Data for review –
#####

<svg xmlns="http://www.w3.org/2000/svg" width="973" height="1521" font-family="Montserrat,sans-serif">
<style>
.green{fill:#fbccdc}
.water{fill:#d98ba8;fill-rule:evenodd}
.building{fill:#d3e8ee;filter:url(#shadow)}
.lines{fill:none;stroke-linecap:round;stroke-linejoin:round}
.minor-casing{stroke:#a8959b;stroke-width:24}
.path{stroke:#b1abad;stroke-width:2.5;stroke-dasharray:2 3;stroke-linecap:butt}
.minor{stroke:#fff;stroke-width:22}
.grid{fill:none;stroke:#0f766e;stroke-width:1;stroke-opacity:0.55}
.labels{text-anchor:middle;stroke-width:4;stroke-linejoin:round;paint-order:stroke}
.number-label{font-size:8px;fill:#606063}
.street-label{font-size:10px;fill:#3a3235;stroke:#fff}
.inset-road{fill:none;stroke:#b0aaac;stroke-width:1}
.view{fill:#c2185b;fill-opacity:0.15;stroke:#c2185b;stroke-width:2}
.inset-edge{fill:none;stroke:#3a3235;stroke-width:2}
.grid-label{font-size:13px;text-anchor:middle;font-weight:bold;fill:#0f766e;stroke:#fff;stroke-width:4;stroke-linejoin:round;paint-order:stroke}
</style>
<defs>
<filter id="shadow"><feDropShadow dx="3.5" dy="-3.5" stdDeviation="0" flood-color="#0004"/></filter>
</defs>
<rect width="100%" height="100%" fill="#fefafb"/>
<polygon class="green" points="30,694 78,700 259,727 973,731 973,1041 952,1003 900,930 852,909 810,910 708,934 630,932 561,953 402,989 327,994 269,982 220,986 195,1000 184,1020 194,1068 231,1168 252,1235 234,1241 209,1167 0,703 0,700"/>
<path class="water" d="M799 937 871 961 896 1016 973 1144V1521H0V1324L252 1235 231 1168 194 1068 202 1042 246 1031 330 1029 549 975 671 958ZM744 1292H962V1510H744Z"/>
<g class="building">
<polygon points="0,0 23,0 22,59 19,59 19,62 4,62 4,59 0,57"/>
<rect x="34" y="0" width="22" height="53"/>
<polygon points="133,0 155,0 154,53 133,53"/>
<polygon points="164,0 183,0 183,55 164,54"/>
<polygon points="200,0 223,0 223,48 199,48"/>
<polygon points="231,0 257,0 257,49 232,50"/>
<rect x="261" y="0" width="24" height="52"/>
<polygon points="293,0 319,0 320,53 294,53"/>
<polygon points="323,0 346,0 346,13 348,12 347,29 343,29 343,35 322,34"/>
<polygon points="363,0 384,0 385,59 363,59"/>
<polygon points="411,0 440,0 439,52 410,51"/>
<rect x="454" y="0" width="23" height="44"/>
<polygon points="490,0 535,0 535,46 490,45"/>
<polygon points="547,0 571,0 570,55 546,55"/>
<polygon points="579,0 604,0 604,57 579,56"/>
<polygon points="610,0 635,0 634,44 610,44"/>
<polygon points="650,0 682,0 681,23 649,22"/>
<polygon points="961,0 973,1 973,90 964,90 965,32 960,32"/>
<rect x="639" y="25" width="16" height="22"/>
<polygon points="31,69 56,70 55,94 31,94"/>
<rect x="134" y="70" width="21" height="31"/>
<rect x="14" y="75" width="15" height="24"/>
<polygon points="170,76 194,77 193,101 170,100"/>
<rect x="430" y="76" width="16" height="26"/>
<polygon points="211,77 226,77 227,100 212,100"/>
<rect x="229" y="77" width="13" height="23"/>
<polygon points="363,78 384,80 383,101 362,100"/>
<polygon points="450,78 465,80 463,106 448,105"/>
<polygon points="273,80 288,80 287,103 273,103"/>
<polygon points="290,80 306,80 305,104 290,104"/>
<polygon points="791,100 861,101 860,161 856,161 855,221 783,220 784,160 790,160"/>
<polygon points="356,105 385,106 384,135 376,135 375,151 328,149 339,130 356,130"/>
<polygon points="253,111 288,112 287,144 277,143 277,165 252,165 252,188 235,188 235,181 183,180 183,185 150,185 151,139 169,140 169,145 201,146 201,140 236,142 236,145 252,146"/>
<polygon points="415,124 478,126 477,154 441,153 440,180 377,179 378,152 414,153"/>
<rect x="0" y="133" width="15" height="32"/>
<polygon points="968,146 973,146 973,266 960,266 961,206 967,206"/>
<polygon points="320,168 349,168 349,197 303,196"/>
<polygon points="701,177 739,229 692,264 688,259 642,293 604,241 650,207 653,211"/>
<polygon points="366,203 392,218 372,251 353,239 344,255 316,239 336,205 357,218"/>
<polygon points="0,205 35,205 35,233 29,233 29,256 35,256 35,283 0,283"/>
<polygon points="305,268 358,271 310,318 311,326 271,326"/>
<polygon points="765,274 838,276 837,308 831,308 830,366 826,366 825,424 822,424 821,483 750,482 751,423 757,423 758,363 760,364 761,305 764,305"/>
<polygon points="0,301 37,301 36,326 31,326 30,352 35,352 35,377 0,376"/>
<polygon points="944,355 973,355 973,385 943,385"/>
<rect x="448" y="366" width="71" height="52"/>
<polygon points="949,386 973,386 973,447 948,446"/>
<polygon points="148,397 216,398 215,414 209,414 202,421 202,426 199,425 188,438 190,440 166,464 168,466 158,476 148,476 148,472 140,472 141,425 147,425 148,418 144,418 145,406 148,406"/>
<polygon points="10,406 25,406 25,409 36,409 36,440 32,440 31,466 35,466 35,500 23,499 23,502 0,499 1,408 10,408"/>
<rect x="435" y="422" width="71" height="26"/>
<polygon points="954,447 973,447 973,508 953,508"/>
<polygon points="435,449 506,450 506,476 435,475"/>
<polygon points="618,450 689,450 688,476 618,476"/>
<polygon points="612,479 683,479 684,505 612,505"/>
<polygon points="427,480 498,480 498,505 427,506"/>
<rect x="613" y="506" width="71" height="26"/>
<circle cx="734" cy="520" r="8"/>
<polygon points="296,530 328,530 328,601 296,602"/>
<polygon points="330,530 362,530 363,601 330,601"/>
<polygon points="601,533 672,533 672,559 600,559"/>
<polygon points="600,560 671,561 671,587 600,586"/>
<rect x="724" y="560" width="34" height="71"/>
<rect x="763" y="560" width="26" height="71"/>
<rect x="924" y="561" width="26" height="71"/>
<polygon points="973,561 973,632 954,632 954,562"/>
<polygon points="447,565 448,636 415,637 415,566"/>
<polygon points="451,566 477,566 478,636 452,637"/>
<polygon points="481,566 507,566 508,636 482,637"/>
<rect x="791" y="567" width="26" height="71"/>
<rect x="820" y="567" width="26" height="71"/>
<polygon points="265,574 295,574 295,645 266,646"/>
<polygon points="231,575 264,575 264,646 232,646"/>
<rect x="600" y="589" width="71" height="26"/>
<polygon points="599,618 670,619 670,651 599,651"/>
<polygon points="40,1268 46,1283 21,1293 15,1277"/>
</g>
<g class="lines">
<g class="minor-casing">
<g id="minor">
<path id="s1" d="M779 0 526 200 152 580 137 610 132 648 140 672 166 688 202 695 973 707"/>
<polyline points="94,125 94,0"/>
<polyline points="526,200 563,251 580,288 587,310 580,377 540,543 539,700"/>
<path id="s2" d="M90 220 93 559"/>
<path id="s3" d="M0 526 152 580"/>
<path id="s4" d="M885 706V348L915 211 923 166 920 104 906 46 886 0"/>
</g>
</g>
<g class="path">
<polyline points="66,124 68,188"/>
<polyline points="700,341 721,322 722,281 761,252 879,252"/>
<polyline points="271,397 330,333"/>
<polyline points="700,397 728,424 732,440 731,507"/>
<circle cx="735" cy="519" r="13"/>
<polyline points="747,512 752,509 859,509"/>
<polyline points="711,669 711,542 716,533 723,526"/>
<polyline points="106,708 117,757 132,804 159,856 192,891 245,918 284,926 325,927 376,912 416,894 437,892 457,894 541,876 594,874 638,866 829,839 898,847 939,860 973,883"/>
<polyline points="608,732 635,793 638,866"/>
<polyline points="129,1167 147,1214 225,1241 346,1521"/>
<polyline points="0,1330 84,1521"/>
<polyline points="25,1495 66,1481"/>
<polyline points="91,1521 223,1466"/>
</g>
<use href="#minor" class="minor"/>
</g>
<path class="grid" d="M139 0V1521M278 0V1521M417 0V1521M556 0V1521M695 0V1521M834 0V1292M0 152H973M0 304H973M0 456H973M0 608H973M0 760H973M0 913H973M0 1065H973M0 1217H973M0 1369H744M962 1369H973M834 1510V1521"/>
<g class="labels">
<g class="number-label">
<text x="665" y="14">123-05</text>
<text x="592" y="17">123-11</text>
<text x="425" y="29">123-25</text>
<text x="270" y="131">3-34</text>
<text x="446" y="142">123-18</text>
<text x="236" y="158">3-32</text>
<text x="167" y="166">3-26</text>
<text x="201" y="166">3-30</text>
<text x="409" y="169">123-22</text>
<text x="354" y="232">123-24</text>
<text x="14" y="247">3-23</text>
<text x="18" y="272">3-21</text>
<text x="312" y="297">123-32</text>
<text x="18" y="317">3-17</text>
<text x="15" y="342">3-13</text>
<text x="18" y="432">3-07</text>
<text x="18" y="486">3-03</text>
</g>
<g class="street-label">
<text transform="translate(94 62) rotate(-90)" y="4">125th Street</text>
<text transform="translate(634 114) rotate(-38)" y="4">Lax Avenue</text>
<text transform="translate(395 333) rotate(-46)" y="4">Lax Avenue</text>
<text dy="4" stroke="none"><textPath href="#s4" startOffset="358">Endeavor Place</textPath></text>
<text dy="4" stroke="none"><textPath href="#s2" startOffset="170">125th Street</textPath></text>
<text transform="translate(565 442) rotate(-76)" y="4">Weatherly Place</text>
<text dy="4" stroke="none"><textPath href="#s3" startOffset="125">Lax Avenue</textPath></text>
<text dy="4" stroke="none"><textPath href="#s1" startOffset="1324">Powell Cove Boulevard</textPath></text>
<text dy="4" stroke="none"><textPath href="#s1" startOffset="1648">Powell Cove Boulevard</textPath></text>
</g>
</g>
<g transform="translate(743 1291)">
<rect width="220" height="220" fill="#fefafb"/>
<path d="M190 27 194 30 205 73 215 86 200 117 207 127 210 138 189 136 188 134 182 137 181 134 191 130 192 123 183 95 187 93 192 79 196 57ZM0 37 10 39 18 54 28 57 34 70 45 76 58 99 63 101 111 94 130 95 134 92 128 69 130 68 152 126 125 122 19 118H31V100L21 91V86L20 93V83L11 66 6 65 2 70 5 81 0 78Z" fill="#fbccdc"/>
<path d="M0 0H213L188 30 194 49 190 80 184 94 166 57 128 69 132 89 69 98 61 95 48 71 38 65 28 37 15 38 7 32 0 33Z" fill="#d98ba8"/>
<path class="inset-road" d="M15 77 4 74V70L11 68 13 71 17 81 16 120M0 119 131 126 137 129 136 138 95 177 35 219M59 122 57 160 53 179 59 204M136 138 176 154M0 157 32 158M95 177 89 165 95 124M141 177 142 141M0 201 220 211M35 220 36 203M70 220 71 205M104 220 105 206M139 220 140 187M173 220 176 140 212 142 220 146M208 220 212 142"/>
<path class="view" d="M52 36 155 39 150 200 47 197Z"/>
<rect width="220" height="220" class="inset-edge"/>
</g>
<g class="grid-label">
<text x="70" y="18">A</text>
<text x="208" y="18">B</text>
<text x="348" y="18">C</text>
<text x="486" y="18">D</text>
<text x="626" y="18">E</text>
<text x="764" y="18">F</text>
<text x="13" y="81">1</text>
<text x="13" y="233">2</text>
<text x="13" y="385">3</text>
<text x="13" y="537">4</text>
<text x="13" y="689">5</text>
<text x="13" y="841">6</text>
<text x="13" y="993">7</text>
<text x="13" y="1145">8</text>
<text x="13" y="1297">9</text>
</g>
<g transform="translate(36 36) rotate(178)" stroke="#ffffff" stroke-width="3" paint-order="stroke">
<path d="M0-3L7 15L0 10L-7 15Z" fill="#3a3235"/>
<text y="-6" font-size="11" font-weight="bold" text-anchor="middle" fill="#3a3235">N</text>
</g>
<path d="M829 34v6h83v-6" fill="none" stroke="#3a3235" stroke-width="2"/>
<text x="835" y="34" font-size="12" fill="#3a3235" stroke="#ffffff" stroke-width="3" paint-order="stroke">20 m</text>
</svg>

#####

Brief –
From the entries above, pull out each line that includes "shadow".

Response box –
.building{fill:#d3e8ee;filter:url(#shadow)}
<filter id="shadow"><feDropShadow dx="3.5" dy="-3.5" stdDeviation="0" flood-color="#0004"/></filter>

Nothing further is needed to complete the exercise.